I've made a pass over the SLEP. It is overall very clear and the different cases really help. Thanks @jnothman and @adrinjalali for your efforts.
Here's a list of questions and comments that I have after reading it.
we can consider the use of keys that are not limited to strings or valid identifiers (and hence are not limited to using _ as a delimiter).
I don't understand how we are currently limited to using _
as a delimiter. Should this be __
? But even then I still don't follow.
TODO: proceed from here. Note that this change implies the need to add
a parameter to unwrap_X, since we will now append an additional column to X.
I don't understand why we don't need to add an additional column to X in this case.
while a GridSearchCV wrapping a Pipeline currently takes parameters with keys like {step_name}{prop_name}, this explicit routing, and conflict with GridSearchCV routing destinations, implies keys like estimator{step_name}__{prop_name}.
I'm not sure I completely understand this. A small illustration might help? Also, does "GridSearchCV routing destinations" refers to param_grid
instead?
All consumers would be required to check that
This sentence seems unfinished?
About solution 4:
Here the meta-estimator provides only what its each of its children requests. The meta-estimator would also need to request, on behalf of its children, any prop that descendant consumers require.
I could be wrong, but this doesn't seem to define the "essence" of solution 4, especially comparatively to solution 3. It seems to me that in solution 3, as well, the meta estimators only provides what the childrens need/request:
Each meta-estimator is given a routing specification which it must follow in passing only the required parameters to each of its children
For estimators to be cloned, this request information needs to be cloned with it
I'm not sure I understand this sentence. Seems like the grammar may be wrong?
get_props_request will return a dict
It is said prior that get_props_request would return a list (and possibly a dict)
One thing that isn't clear to me is the behaviour of solution 4., outside of the use of meta-estimators.

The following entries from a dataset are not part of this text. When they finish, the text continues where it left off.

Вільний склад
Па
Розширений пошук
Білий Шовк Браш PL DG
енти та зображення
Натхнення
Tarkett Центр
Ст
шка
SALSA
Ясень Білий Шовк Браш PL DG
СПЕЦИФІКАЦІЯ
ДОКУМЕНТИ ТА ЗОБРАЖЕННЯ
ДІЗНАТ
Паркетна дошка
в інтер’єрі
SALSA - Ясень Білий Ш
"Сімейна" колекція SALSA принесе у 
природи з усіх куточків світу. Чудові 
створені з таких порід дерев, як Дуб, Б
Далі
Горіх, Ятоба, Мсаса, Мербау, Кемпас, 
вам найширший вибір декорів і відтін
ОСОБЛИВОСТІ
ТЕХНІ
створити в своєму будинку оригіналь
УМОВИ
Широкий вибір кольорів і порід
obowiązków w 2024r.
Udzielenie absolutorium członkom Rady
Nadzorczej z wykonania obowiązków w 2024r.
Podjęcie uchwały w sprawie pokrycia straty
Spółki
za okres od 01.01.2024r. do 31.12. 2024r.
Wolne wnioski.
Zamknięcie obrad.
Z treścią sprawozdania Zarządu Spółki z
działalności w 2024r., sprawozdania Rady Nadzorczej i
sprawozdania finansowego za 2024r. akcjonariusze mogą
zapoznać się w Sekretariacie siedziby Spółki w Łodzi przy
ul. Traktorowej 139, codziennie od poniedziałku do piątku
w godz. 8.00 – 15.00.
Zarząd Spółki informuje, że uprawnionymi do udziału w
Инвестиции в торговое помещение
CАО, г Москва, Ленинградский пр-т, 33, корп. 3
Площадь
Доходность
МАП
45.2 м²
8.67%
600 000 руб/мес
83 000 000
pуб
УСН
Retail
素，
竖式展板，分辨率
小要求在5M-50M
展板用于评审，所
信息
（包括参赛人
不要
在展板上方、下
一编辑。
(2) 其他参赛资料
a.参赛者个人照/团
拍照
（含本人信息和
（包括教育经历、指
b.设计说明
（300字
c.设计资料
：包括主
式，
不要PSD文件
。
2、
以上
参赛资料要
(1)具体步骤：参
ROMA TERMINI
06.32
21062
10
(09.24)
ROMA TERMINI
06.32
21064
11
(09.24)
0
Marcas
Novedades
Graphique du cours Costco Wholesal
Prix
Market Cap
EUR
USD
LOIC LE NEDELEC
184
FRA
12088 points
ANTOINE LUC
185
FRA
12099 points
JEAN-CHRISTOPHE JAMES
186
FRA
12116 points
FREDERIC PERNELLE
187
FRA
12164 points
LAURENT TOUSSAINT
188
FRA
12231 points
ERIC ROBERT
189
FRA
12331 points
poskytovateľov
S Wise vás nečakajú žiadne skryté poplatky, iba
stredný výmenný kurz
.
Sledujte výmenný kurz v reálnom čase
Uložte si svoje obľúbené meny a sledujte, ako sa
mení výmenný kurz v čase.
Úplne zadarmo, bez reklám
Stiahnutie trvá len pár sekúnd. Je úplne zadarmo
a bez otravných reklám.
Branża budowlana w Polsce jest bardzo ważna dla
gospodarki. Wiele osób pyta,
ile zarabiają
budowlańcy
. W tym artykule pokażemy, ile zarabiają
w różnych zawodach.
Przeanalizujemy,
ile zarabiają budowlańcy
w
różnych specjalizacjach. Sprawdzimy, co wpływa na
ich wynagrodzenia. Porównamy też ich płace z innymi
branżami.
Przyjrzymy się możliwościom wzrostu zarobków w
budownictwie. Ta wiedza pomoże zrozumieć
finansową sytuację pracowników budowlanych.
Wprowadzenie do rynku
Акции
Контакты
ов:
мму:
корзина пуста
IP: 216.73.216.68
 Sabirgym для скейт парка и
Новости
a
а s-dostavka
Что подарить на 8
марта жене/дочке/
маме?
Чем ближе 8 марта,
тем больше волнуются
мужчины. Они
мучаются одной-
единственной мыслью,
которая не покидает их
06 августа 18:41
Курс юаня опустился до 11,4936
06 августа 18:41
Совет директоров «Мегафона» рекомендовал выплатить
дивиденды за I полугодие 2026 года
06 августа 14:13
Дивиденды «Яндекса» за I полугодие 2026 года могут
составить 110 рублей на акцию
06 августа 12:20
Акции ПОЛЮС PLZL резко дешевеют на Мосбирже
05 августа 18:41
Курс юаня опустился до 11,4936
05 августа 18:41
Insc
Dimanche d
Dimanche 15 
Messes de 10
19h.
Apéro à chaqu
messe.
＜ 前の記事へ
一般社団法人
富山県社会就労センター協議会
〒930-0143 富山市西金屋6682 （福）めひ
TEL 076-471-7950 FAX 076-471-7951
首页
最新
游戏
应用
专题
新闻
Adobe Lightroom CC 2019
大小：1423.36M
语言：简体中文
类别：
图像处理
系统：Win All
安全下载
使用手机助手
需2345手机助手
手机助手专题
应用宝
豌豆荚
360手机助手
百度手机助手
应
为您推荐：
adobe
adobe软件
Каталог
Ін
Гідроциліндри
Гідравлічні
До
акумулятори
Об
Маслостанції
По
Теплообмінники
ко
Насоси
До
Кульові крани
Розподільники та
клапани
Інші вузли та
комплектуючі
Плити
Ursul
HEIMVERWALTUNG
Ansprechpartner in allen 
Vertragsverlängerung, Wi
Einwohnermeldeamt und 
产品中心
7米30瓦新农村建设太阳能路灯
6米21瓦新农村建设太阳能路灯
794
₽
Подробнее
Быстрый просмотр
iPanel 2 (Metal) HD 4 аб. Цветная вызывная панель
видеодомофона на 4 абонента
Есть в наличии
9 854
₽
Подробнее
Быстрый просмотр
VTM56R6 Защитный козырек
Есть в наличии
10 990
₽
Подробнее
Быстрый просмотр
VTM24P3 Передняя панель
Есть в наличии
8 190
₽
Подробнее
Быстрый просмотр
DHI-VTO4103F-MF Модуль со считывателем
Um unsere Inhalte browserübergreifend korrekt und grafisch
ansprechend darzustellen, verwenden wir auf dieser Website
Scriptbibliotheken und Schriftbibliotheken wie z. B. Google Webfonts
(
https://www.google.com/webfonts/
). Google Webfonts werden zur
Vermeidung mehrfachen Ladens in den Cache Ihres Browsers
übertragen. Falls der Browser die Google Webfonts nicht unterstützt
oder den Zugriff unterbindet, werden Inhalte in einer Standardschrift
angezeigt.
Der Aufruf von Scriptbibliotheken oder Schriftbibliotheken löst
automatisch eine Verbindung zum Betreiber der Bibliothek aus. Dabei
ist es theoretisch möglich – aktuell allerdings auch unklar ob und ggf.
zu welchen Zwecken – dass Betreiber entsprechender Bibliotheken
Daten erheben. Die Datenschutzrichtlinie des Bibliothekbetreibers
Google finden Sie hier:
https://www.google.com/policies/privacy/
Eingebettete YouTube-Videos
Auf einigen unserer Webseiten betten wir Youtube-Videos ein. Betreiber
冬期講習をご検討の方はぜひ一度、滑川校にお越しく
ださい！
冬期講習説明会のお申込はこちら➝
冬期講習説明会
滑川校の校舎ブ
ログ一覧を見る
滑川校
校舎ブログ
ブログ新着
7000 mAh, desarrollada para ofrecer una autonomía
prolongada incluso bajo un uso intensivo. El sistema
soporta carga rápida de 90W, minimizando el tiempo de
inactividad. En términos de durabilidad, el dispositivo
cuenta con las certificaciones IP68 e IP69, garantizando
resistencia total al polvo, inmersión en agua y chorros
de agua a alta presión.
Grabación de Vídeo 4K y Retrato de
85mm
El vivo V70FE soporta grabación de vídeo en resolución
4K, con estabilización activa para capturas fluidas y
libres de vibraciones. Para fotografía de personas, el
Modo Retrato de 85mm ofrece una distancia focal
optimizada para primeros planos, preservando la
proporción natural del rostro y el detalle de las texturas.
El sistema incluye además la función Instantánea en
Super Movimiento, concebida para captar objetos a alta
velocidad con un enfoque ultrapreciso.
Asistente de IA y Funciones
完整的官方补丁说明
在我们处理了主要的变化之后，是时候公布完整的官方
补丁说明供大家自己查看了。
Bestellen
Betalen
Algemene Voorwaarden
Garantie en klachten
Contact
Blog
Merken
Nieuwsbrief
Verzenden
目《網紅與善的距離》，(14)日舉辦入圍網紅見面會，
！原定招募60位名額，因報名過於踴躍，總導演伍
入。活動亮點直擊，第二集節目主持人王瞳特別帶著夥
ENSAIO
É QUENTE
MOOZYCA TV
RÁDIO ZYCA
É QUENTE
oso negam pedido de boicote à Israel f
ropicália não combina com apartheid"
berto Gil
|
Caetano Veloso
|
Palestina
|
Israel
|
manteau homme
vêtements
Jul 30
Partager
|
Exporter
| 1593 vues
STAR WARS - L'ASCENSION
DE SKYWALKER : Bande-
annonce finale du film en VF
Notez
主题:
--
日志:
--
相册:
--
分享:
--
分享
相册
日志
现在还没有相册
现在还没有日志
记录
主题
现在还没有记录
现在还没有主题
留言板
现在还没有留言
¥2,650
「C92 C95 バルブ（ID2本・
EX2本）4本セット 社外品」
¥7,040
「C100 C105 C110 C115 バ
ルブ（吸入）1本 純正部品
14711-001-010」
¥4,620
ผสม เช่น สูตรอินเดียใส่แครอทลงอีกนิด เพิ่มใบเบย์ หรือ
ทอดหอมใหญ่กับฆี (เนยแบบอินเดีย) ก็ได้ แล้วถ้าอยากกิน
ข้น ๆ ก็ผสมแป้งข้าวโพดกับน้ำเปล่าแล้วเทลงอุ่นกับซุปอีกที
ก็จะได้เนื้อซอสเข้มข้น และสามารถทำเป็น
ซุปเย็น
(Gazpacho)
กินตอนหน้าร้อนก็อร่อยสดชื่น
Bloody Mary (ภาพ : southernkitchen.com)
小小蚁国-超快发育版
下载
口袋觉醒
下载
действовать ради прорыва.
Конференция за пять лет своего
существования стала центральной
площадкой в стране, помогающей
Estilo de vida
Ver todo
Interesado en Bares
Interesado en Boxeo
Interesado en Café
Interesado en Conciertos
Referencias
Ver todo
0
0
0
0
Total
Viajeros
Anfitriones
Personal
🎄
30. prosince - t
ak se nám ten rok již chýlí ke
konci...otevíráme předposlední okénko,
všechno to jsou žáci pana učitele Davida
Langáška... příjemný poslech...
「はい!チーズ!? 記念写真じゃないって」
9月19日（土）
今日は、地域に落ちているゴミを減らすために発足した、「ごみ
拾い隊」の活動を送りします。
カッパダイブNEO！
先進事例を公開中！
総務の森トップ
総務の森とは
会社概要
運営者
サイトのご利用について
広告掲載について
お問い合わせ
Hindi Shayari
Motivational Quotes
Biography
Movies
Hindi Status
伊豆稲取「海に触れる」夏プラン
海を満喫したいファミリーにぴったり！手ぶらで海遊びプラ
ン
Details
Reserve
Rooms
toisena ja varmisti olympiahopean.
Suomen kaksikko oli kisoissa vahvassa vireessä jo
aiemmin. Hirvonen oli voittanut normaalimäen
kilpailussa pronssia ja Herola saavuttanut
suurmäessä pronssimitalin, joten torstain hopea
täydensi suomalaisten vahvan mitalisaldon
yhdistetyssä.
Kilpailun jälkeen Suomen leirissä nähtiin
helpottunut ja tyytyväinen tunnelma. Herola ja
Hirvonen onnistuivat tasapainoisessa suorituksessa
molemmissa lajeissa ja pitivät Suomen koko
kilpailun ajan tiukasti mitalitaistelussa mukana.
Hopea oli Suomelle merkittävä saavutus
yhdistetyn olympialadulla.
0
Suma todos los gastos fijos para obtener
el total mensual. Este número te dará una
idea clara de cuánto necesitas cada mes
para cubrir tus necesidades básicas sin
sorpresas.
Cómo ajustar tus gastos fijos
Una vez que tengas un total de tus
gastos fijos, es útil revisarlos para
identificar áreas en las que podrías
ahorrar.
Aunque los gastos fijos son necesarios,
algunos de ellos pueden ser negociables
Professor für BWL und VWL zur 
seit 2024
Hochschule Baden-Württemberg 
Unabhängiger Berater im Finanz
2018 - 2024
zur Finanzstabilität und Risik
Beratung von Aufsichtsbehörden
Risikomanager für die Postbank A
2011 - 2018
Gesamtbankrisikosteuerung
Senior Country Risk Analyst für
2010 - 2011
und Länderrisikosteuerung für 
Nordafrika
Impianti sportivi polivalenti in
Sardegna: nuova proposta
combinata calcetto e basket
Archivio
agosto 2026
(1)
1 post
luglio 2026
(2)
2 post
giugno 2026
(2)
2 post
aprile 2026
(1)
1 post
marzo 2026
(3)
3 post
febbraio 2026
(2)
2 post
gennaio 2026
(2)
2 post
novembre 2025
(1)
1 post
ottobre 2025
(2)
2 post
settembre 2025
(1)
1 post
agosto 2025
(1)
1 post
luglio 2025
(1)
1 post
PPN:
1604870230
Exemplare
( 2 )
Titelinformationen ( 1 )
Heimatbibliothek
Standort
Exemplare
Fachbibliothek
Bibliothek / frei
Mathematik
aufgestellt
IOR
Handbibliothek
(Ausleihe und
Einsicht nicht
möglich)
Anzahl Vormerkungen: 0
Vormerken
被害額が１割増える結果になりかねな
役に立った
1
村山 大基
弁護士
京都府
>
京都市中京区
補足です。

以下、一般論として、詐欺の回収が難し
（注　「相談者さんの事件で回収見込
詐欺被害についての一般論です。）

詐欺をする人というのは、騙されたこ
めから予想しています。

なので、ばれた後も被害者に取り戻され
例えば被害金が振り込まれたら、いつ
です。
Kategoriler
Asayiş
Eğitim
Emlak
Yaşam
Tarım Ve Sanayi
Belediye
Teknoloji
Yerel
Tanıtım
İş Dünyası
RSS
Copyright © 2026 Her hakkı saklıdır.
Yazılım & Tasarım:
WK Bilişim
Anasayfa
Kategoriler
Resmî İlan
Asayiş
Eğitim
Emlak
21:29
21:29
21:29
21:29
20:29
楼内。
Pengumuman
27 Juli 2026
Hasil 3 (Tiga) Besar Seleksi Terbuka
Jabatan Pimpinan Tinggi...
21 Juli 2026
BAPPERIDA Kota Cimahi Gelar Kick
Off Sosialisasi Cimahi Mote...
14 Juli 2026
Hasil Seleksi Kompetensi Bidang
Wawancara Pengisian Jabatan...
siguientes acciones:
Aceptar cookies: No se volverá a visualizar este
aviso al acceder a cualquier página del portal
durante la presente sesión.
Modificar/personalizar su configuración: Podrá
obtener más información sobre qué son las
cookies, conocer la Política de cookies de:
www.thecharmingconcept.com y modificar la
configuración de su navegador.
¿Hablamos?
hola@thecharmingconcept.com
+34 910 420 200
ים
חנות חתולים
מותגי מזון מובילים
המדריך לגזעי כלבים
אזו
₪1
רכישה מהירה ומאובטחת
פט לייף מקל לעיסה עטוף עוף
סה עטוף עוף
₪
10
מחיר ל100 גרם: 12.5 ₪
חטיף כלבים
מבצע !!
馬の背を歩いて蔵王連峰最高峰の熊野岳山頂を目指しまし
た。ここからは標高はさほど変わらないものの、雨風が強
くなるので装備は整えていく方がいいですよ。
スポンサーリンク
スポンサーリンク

For example, what does this do:
lr = LogisticRegression().set_props_request(['sample_weights'])
lr.fit(X, y, sample_weights=None) # ?
lr = LogisticRegression().set_props_request([])
lr.fit(X, y, sample_weights=sample_weights) # ?
-
All examples seem to illustrate how cross_validate
is used, but none of them illustrate what a call to fit()
may look like. I think this may be useful as well (and might resolve .8 for me)
**kw syntax will be used to pass props by key.
In the examples of solution 4., **kw
are never used. Should they? Or does this refer to a call to fit
?
- Other stuff
- There are still a bunch of TODOs: we should remove them before calling for a vote
- Related: "(likley out of scope) passing sample properties..." The scope of the SLEP should be non-ambiguous so maybe we want to remove this bullet point.
- Not important but the use
# %%
doesn't render in the html docs.
- It would help to have a brief description of the proposed solution at the top, or an "abstract" section, as per our SLEP template.